I’m using Fortilink to manage switches from the Fortigate. When searching to find the port for a device MAC I can dump the mac table using this command:
# diag switch-controller switch-info mac-table
This gives me pages and pages since I have 25 FortiSwitches on this system. When I use grep and add the MAC, there can be one line for every switch that has this entry in its table. I can tell from the output below that the device is on Port43 but no good way to tell which FortiSwitch in Foritlink.
# diag switch-controller switch-info mac-table | grep 23:27
MAC: fc:0f:e7:17:23:27 VLAN: 249 Trunk: _FlInK1_ICL0_(trunk-id 0)
MAC: fc:0f:e7:17:23:27 VLAN: 249 Trunk: 8EPTF24001548-0(trunk-id 11)
MAC: fc:0f:e7:17:23:27 VLAN: 249 Trunk: E24TF24002765-0(trunk-id 1)
MAC: fc:0f:e7:17:23:27 VLAN: 249 Trunk: E24TF24002765-0(trunk-id 1)
MAC: fc:0f:e7:17:23:27 VLAN: 249 Trunk: _FlInK1_MLAG0_(trunk-id 0)
MAC: fc:0f:e7:17:23:27 VLAN: 249 Port: port43(port-id 43)
MAC: fc:0f:e7:17:23:27 VLAN: 249 Trunk: 8EPTF24001548-0(trunk-id 0)
It would be nice if every line in the dump had the FortiSwitch name at the beginning, but it doesn’t. Anyone found a good way to get this information in the CLI? I’ve tried using the -f switch with grep but that doesn’t work.
Since FOS' grep command is not as rich as Linux', as a workaround I'd copy the whole text to my text editor and search for the MAC.
A dumb workaround but is better than nothing.
You can use the FGT UI, it can be checked in Device inventory, filter by Address:
or similar in FortiSwitch Clients output and filter by Device.
I tried from the CLI and ended up with a complex output that contains this information scattered throughout the lines. :)
# diagnose user-device-store device memory list | grep 80:5xxxx:6f:39 -A10
The "diag user-device-store ..." is really clunky and hard with having to vary the -A syntax depending on the device return. The result is there none-the-less.
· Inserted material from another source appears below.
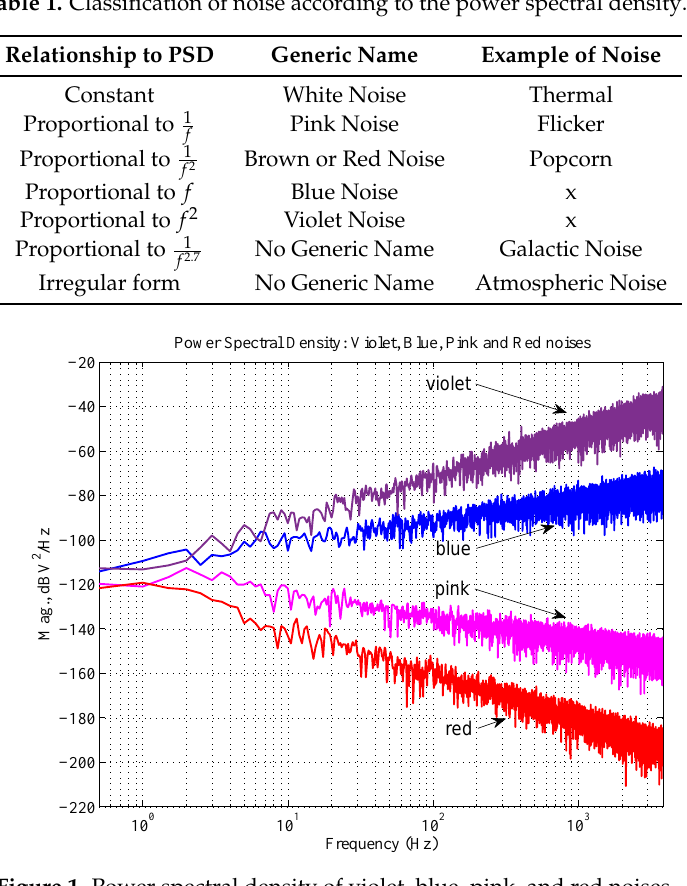
Figure 1. Power spectral density of violet, blue, pink, and red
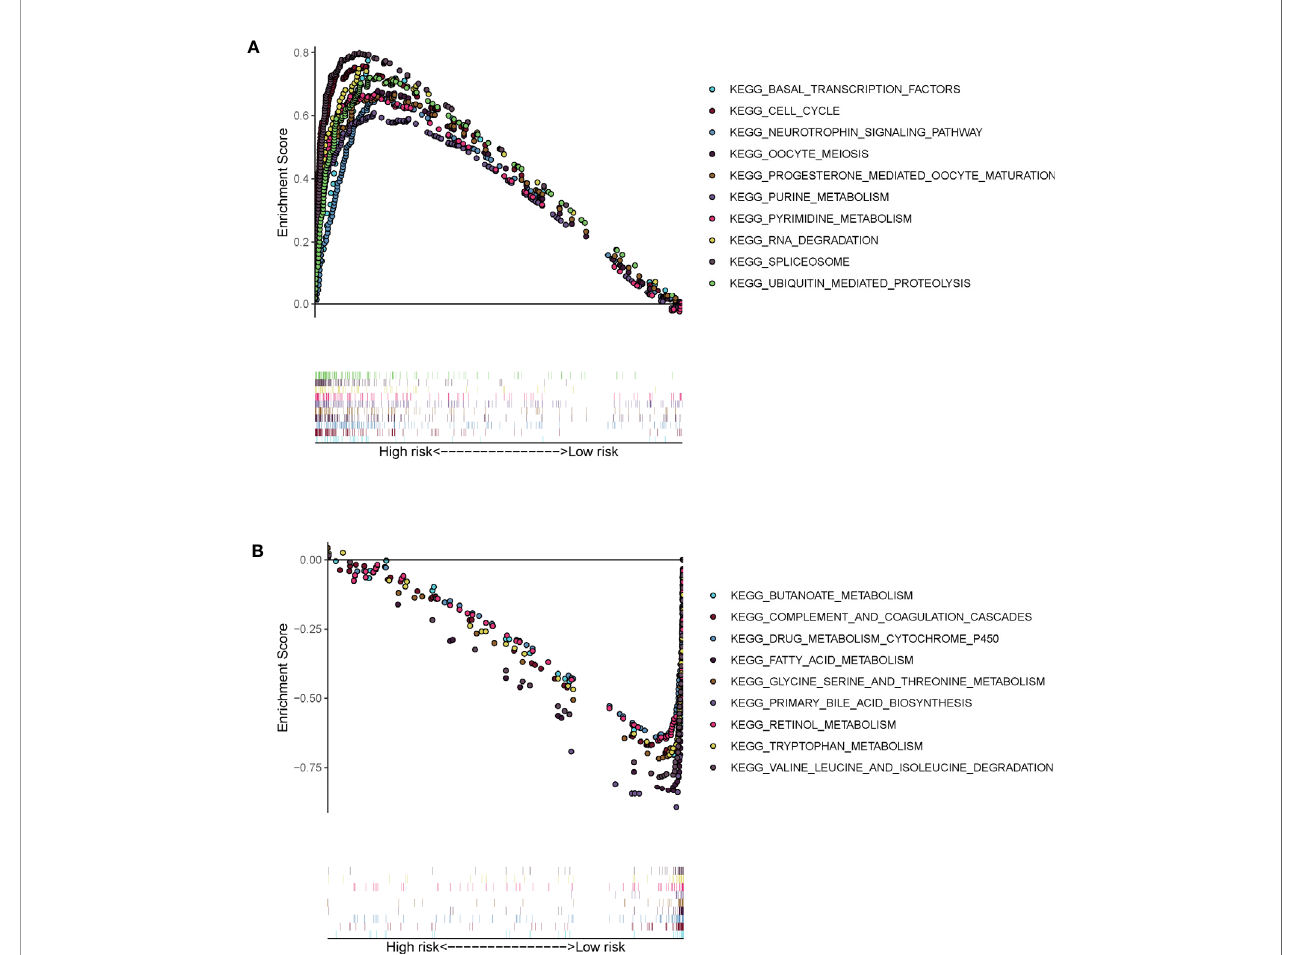
FIGURE 6 | Gene set enrichment analysis (KEGG pathways) in the TCGA cohort. (A) Enrichment pathways for high-risk patients. (B) Enrichment pathways for low- risk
I'm guessing Device Inventory is now Assets & Identities > Assets in 7.6. In there, I was able to add the FortiSwitch and Port columns to see the data. This seems to be the easiest method. Still wish the CLI had an easy one-liner return. Thanks for the UI find.
I believe SNMP can help as well. There must be some OID to list the MAC addresses.
You can run snmpwalk from a Linux host and use grep, awk, and other cool text filtering commands.